Selasa, 03 Oktober 2017

Cerpen: Setetes Air


Bulan ini musim kemarau, sudah beberapa bulan hujan tak turun membasahi  butiran tanah di negeri ini. Sungai pun telah mengering hampir tak menyisakah air sama sekali, semuanya tak ada. Kecuali aku yang bersembunyi di balik batu. Bersembunyi dari panasnya pancaran sinar matahari.

Aku hanya setetes air. Aku sendiri yang tersisa. Aku merasa sepi. Semua telah menghilang seiring datangnya musim kemarau di wilayah kami. Aku pun kasihan pada ikan-ikan yang mati, tergelepak tanpa air hingga tubuhnya tak mampu bergerak lagi. Juga pada diriku yang sepi dan hanya sendiri.

“Hai, kamu kenapa, kenapa kamu bersembunyi di balik tubuhku?” kata sang Batu.

“A,,, aku takut sinar matahari, aku takut kalau sinar matahari juga akan melenyapkan diriku seperti keluargaku, dan sahabat-sahabatku yang lain.
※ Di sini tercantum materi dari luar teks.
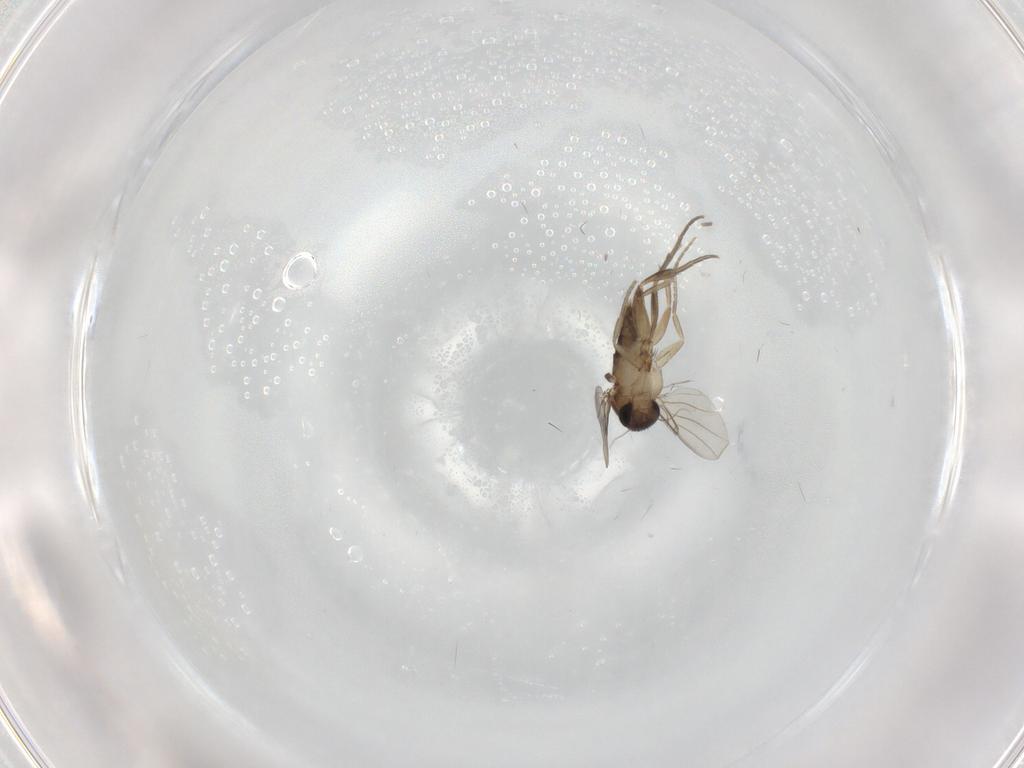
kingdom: Animalia
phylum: Arthropoda
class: Insecta
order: Diptera
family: Phoridae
Aku juga takut kalau pasir yang kering juga akan menelan diriku.” Jawabku gugup.

“Kalau kau terus bersembunyi seperti itu kau akan terus merasa sepi, kau akan sendiri,” Kata Batu menasehatiku.

“Lantas aku harus bagaimana?”

“Pergilah ke lautan, tempat sesamamu berada,ucap Si Batu.
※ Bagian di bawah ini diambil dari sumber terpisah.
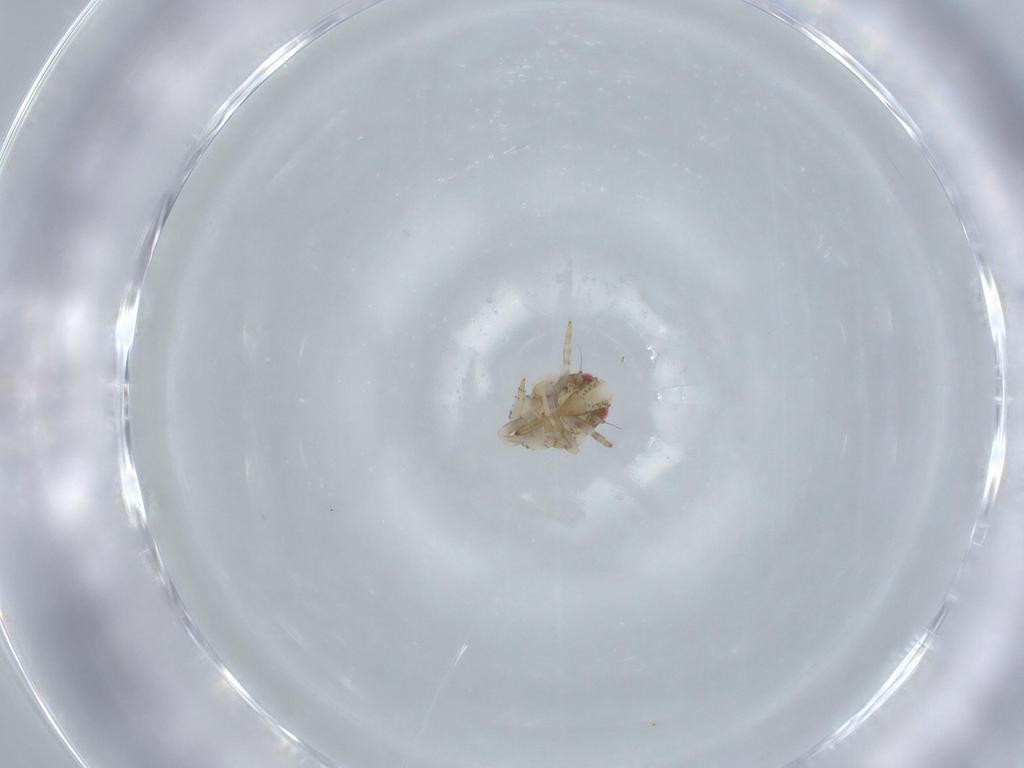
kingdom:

“Lalu bagaimana aku bisa pergi ke laut, laut itu kan sangat jauh?” tanyaku yang tak mengerti bagaimana caranya.

“Pergilah bersama awan,jawab Si Batu padaku.

Aku hanya terpaku mendengar ucapan itu. Aku tak tau kenapa, mendadak aku merasa nyaman ketika mendengar ucapan itu, awan. kucoba menatap ke atas, kupandangi gumpalan putih nan halus yang terbang beriringan. Dengan anggunnya ia terbang menelusuri angkasa. Meneduhkan bumi yang gersang di musim kemarau. Walau kutau ia akan berlalu dan melintas ke daerah lain.

Sejak saat itu, aku yang hanya setetes air ini merasa terpana pada awan. Aku hanya bisa menatapnya, walau kutau dia tak kan menatapku yang hanya setetes air yang bersembunyi di balik batu. Ingin rasanya aku terbang bersama awan. Namun siapakah aku? Aku hanyalah setetes air yang untuk melompat pun aku tak mampu. Bahkan untuk berjalan ke tempat yang sedikit lebih tinggi aku pun tak mampu, ya aku tak mampu. Lalu bagaimana aku bisa menuju padanya dan terbang menelusuri langit?
***

Malam ini begitu dingin. Aku bersembunyi di balik batu yang tengah terlelap dalam tidurnya. kulihat tanaman-tanaman yang telah kering kerontang pun tengah tertidur, juga kadal yang kehausan. Hanya aku yang masih berada di alam sadarku di malam yang sunyi ini, bahkan suara jangkrik pun tak ada.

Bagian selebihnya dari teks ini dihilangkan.